The reader is introduced to Gretel, Bruno's sister. She is three years older than Bruno, which would make her twelve, and lets everyone know that she is in charge. Bruno is a little afraid of her. Her friends were equally unpleasant and made fun of Bruno's size (he is smaller than other boys his age). The only good thing about moving from Berlin is that her friends won't be around to torture him. Gretel loves her dolls and brought them with her because their father told her they would be there for the "foreseeable future", which Gretel understands to be about three weeks. Gretel tells Bruno that she agrees the house is disagreeable, and when he asks what "Out-With" is, she tells him it is the name of the house and it means "out with the people who lived here before us" (pg 25). They both agree they don't like it there, and that they miss their friends. Bruno says that the other children don't look friendly either. When Gretel asks what he means by that statement, Bruno realizes that her room faces in a different direction, and she cannot see the children. He walks back into his room and stares out the window. Gretel wants to look, but the way Bruno talked about the children makes her nervous. She finally looks out the window and sees the children. The problem was they weren't all children. They were people of varying ages.
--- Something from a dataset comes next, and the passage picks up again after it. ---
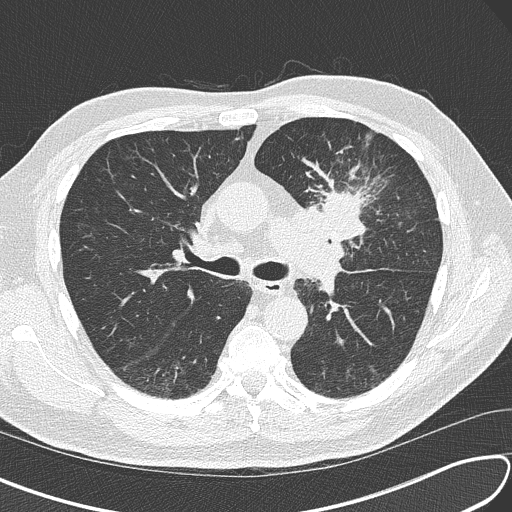
Chest CT (low-dose screening protocol), one axial image, third screening round (two years after baseline), lung window (W 1500 / L -600 HU), lung (sharp) reconstruction kernel (B50f), 120 kVp, slice 60 of 156 in the series. Male participant, aged 67 years at enrolment.
Expert-annotated lung lesion, box from (x=296, y=167) to (x=397, y=259) px. Screening reader's record for this exam (one nodule recorded; not confirmed to be the boxed lesion): non-calcified nodule or mass ≥4 mm, left upper lobe, 30 × 23 mm, soft tissue attenuation, pre-existing on the prior screen: no. Official screen result: positive, other. Later outcome: lung cancer diagnosed 41 days after this screen — small cell carcinoma, NOS, left upper lobe, stage IV (AJCC 6th edition), 30 mm at pathology.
Gretel notices that they are all men, there are no women among them. The view from Bruno's window is described, and Gretel says,
"I don't understand.... Who would build such a nasty-looking place?" (pg 32)
Bruno agrees that it is nasty. Gretel has no explanation, so she finally comes to the conclusion that they must be living in the countryside. She explains to Bruno,
"...we learned in geography class that in the countryside, where all the farmers are and the animals, and they grow all the food, there are huge areas like this where people live and work and send all the food to feed us." (pg 33)
Bruno didn't agree because there were no animals and the ground wasn't prepared for crops. They both stare out the window at the vast number of people who seemed involved in a number of different activities. Bruno points to a group of children who are being yelled at by the soldiers. They notice that some of them are crying. Gretel says that she isn't interested in playing with these children because they are so filthy. Bruno agrees and thinks maybe they don't have baths. Gretel runs back to her room to "arrange her dolls", but she doesn't arrange her dolls, she just sits and thinks. Bruno stays in his room and watches the people. He notices that they are,
"....wearing the same clothes as each other: a pair of grey striped pajamas with a grey striped cap on their heads" (pg 38)
He thinks that is very extraordinary and strange.